The Evening Sky in December 2017

Download a PDF containing this chart, additional charts for specific areas of the sky and descriptions of interesting objects visible at this time of year.

The Evening Sky in December 2017

The brightest stars are in the east and south. Sirius, the brightest of all the stars, is due east at dusk, often twinkling like a diamond. Left of it is the bright constellation of Orion. The line of three stars makes Orion's belt in the classical constellation. To southern hemisphere skywatchers they make the bottom of 'The Pot'. The faint line of stars above the bright three is the Pot's handle or Orion's sword. At its centre is the Orion Nebula, a glowing gas cloud nicely seen in binoculars. Rigel, directly above the line of three stars, is a hot blue-giant star 770 light years* away. Orange Betelgeuse, below the line of three, is a cooler red-giant star 430 light years away.

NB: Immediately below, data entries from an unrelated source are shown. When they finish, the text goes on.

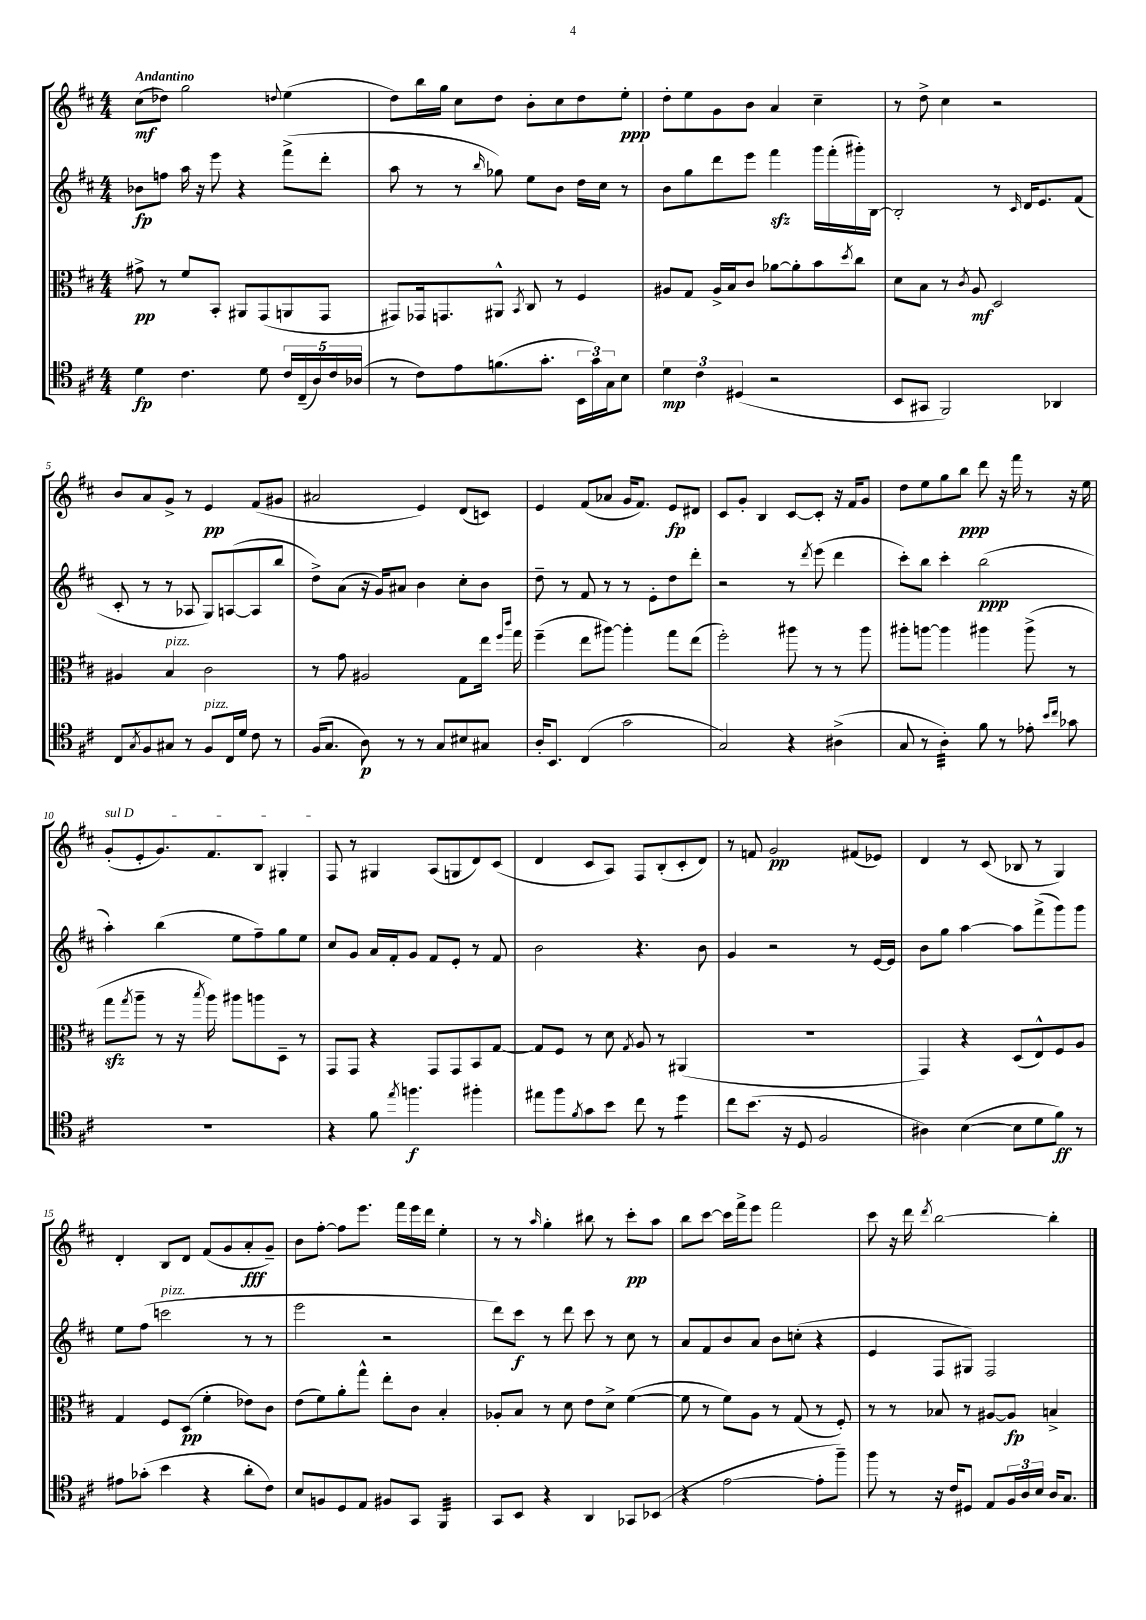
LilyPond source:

<<
\new StaffGroup <<
\new Staff = "s0" {
    \clef treble \key d \major \numericTimeSignature \time 4/4 \tempo "Andantino"
    cis''8\mf( des''8) g''2 \appoggiatura { d''8 } e''4( |
    d''8) b''16 g''16 cis''8 d''8 b'8-. cis''8 d''8 e''8-.\ppp |
    d''8-. e''8 g'8 b'8 a'4 cis''4-- |
    r8 d''8-> cis''4 r2 |
    b'8 a'8 g'8-> r8 e'4\pp fis'8( gis'8 |
    ais'2 e'4) d'8( c'8) |
    e'4 fis'8( aes'8 g'16 fis'8.) e'8\fp dis'8 |
    cis'8 g'8-. b4 cis'8~ cis'8-. r16 fis'16 g'8 |
    d''8 e''8 g''8 b''8\ppp d'''8 r16 fis'''16 r8 r16 e''16 |
    \once \override TextSpanner.bound-details.left.text = \markup { \italic "sul D" } g'8-.\startTextSpan( e'8-. g'8.) fis'8. b8 gis4-. |
    fis8\stopTextSpan r8 gis4 a8( g8 d'8) cis'8( |
    d'4 cis'8 a8) fis8 b8-.( cis'8-. d'8) |
    r8 f'8 g'2\pp fis'8( ees'8) |
    d'4 r8 cis'8( bes8 r8 g4) |
    d'4-. b8 d'8 fis'8( g'8 a'8-.\fff g'8--) |
    b'8 fis''8~-. fis''8 e'''8. fis'''16 e'''16 d'''16 e''4-. |
    r8 r8 \grace { a''16 } g''4-. bis''8 r8 cis'''8-.\pp a''8 |
    b''8 cis'''8~ cis'''16 fis'''16-> e'''8 fis'''2 |
    cis'''8 r16 d'''16 \acciaccatura { d'''8 } b''2~ b''4-. \bar "|." |
}
\new Staff = "s1" {
    \clef treble \key d \major \numericTimeSignature \time 4/4
    bes'8\fp f''8 a''16 r16 e'''8 r4 fis'''8->( d'''8-. |
    a''8 r8 r8 \grace { b''16 } ges''8) e''8 b'8 d''16 cis''16 r8 |
    b'8 g''8 d'''8 e'''8 fis'''4\sfz g'''16 fis'''16-.( gis'''16-.) b16~ |
    b2-. r8 \grace { cis'16 } d'16 e'8. fis'8( |
    cis'8-. r8 r8 aes8 g8) a8~( a8 b''8 |
    d''8->) a'8( r16 g'16) ais'8 b'4 cis''8-. b'8 |
    d''8-- r8 fis'8 r8 r8 e'8-. d''8 d'''8-. |
    r2 r8 \acciaccatura { d'''8 } e'''8( d'''4 |
    cis'''8-.) b''8 cis'''4-. b''2\ppp( |
    a''4-.) b''4( e''8 fis''8--) g''8 e''8 |
    cis''8 g'8 a'16 fis'16-. g'8 fis'8 e'8-. r8 fis'8 |
    b'2 r4. b'8 |
    g'4 r2 r8 e'16~ e'16 |
    b'8 g''8 a''4~ a''8 fis'''8->( g'''8) g'''8 |
    e''8 fis''8( c'''2^\markup { \italic "pizz." } r8 r8 |
    e'''2 r2 |
    d'''8) cis'''8\f r8 d'''8 cis'''8 r8 cis''8 r8 |
    a'8 fis'8 b'8 a'8 b'8 c''8-.( r4 |
    e'4 fis8 gis8) fis2 \bar "|." |
}
\new Staff = "s2" {
    \clef alto \key d \major \numericTimeSignature \time 4/4
    gis'8->\pp r8 fis'8 b,8-. ais,8 g,8( a,8 g,8 |
    gis,8) ges,16 g,8. ais,8-^ \acciaccatura { b,8 } cis8 r8 fis4 |
    ais8 g8 ais16-> b16 cis'8 aes'8~ aes'8-. b'8 \acciaccatura { d''8 } cis''8 |
    d'8 b8 r8 \acciaccatura { cis'8 } a8\mf d2 |
    ais4 b4^\markup { \italic "pizz." } cis'2 |
    r8 g'8 ais2 g8 e''16 \grace { fis''16 cis'''16 } g''16 |
    fis''4--( e''8 ais''8~) ais''4-. g''8 e''8( |
    fis''2-.) ais''8 r8 r8 ais''8 |
    ais''8-. a''8~ a''4 ais''4 ais''8->( r8 |
    g''8\sfz \acciaccatura { g''8 } a''8-- r8 r16 \acciaccatura { b''8 } a''16) ais''8 a''8 d8-- r8 |
    g,8 g,8 r4 g,8 g,8 b,8 g8~ |
    g8 fis8 r8 d'8 \acciaccatura { g8 } a8 r8 ais,4( |
    R1 |
    g,4) r4 d8( e8-^) fis8 a8 |
    g4 fis8 d8\pp( fis'4-. ees'8) cis'8 |
    e'8( fis'8) a'8-. g''8-^ e''8-. cis'8 b4-. |
    aes8-. b8 r8 d'8 e'8 d'8-> fis'4~( |
    fis'8 r8 fis'8) a8 r8 g8( r8 fis8-.) |
    r8 r8 bes8 r8 ais8~ ais8\fp b4-> \bar "|." |
}
\new Staff = "s3" {
    \clef tenor \key d \major \numericTimeSignature \time 4/4
    d'4\fp cis'4. d'8 \tuplet 5/4 { cis'16 cis16--( a16) cis'16 aes16( } |
    r8 cis'8) e'8 f'8.( g'8.-. \tuplet 3/2 { b,16 g'16) g16 } b8 |
    \tuplet 3/2 { d'4\mp cis'4 dis4( } r2 |
    b,8 gis,8 fis,2) aes,4 |
    cis8 \acciaccatura { g8 } fis8 gis8 r8 fis8^\markup { \italic "pizz." } cis16 d'16 cis'8 r8 |
    fis16( g8. a8\p) r8 r8 g8 bis8 gis8 |
    a16-. b,8. cis4( g'2 |
    g2) r4 ais4->( |
    g8 r8 a4:32-.) fis'8 r8 ees'8-. \grace { b'16 cis''16 } ges'8 |
    R1 |
    r4 fis'8 \acciaccatura { e''8 } f''4.\f fis''4-. |
    eis''8 fis''8 \acciaccatura { fis'8 } g'8 b'8 cis''8 r8 d''4:8 |
    cis''8 b'8.( r16 d8 fis2 |
    ais4) b4~( b8 d'8 fis'8\ff) r8 |
    eis'8 ges'8-.( b'4 r4 a'8-. cis'8) |
    b8 f8 d8 e8 fis8 g,8 fis,4:32 |
    g,8 b,8 r4 a,4 ges,8 bes,8( |
    r4 e'2~ e'8-. fis''8--) |
    fis''8 r8 r16 cis'16 dis8 e8 \tuplet 3/2 { fis16 a16 b16 } a16 g8. \bar "|." |
}
>>
>>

Mercury and Saturn (not on the chart) are low in the southwest twilight at the beginning of the month, right of the Scorpion's tail, setting 80 minutes after the Sun. Mercury is above Saturn and slightly brighter at first, but fades and sinks toward Saturn. The two appear close together on the 7th. After that Mercury quickly disappears into the twilight with Saturn slowly following.

Left of Orion is a triangular group making the upside down face of Taurus the bull. Orange Aldebaran, at one tip of the V shape, is one eye of Taurus. The stars on and around the V, except for Aldebaran, are the Hyades cluster. It is 150 light years away. Aldebaran is not a member of the cluster. It just happens to be on the line-of-sight at about half the cluster's distance. Further left is the Pleiades/Matariki/Subaru cluster, a tight grouping of six naked-eye stars impressive in binoculars. It is 440 light years away.

Canopus, the second brightest star, is high in the southeast. Low in the south are the Pointers, Beta and Alpha Centauri, and Crux the Southern Cross upside down at this time of the year. In some Maori star lore the bright southern Milky Way makes the canoe of Maui with Crux being the canoe's anchor hanging off the side. In this picture the Scorpion's tail, just setting, can be the canoe's prow and the Clouds of Magellan are the sails.

The Milky Way is wrapped around the horizon. The broadest part is in Sagittarius low in the west at dusk. It narrows toward Crux in the south and becomes faint in the east below Orion. The Milky Way is our edgewise view of the galaxy, the pancake of billions of stars of which the sun is just one. The thick hub or central bulge of the galaxy, 30 000 light years away, is in Sagittarius. The nearby outer edge is the faint part of the Milky Way below Orion. A scan along the Milky Way with binoculars finds many clusters of stars and a few glowing gas clouds.

The Clouds of Magellan, LMC and SMC, high in the southern sky, are two small galaxies about 160 000 and 200 000 light years away, respectively. They are easily seen by eye on a dark moonless night. The larger cloud is about 1/20th the mass of the Milky Way galaxy, the smaller cloud 1/30th but that is still many billions of stars in each.

Very low in the north is the Andromeda Galaxy seen in binoculars in a dark sky as a spindle of light. It is a bit bigger than our Milky Way galaxy and nearly three million light years away.

Mars, Jupiter and later Mercury appear in the eastern dawn sky. On the 1st reddish Mars rises due east after 3:30, appearing below the blue-white star Spica. Golden Jupiter is the brightest 'star' in the morning sky, rising around 4:30. By mid-month Spica, Mars and Jupiter appear equally spaced along a diagonal line. By the 31st Jupiter is low in the east at 3 a.m. with Mars, much fainter, above and left of it. Mercury begins a rapid ascent of the dawn sky in the last third of December after passing between us and Sun. By the 23rd it will be rising an hour before the Sun, appearing directly below orange Antares, a position it holds till the end of the month.

*A light year (l.y.)is the distance that light travels in one year: nearly 10 million million km. Sunlight takes eight minutes to get here; moonlight about one second. Sunlight reaches Neptune, the outermost major planet, in four hours. It takes sunlight four years to reach the nearest star, Alpha Centauri.